Speech Recognition is a subfield of computational linguistics that is concerned with recognition and translation of spoken language into text by computers, sometimes referring to the process as "speech to text." The systems are the combination of influence from linguistics, computer science, and electrical engineering. The term "speech recognition" itself refers to the more broad process of translating spoken word into text, however subfields such as voice recognition and speaker identification are specialized to identify both the spoken content ad the identity of the speaker.
How does Automatic Speech Recognition work?
Speech Recognition systems are split into two main categories; speaker dependent and speaker independent. Speaker dependent systems are structured such that they require training, sometimes referred to as "enrollment." This works by having a speaker reading text, or a series of isolated vocabulary, into the system. Then, the system will process the vocal recordings and associate them with the text library. Some speech recognition systems do not rely on vocal training and are known as speaker independent systems.
![]()
Source
Machine Learning and Speech Recognition
Neural Networks can be used to approach the task of automatic speech recognition with decent performance. The networks initially began with a limited skillset, in which they often were used in
classifying short-time units such as isolated words and phonemes. However, over time, the neural networks' increase in complexity, as represented in LSTM networks, has led to increased performance.

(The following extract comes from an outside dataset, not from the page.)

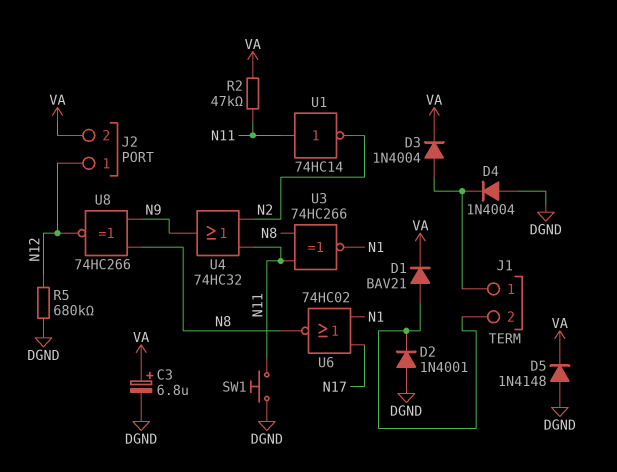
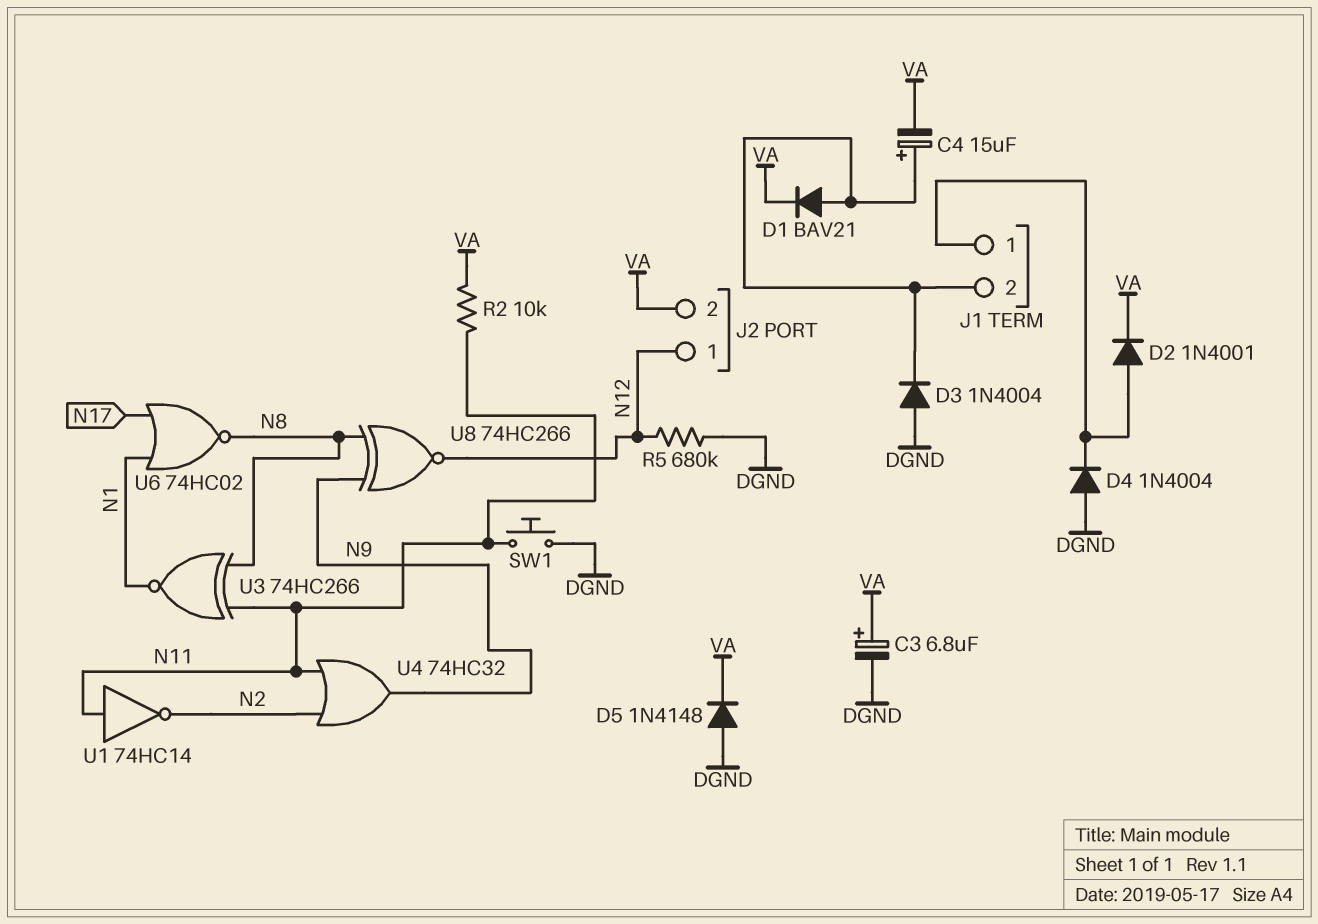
C4: none -> 15uF (plus J1/2, minus VA)
D2: diode 1N4001 (A DGND, K J1/2) -> diode 1N4001 (A J1/1, K VA)
D3: diode 1N4004 (A J1/1, K VA) -> diode 1N4004 (A DGND, K J1/2)
R2: 47k (N11, VA) -> 10k (N11, VA)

Another form of machine learning model used is called an Attention Based Model (ASR). These systems attempt an end-to-end approach to speech recognition. For example, Carnegie Mellon University created a model dubbed the "Listen, Attend and Spell" (LAS). The model listens to the audio signal, then pays attention to different parts of the signal, before then spelling out the signal via transcript one letter at a time. Attention based models are able to process information that more traditional models cannot, such as pronunciation. Since the initial inception of the LAS model, additions have been supplemented to increase the abilities of the LAS model. For example, Google's DeepMind extended LAS to become a "Watch, Listen, Attend and Spell" model in which the network is able to read and decode lip reading, often surpassing human-level performance.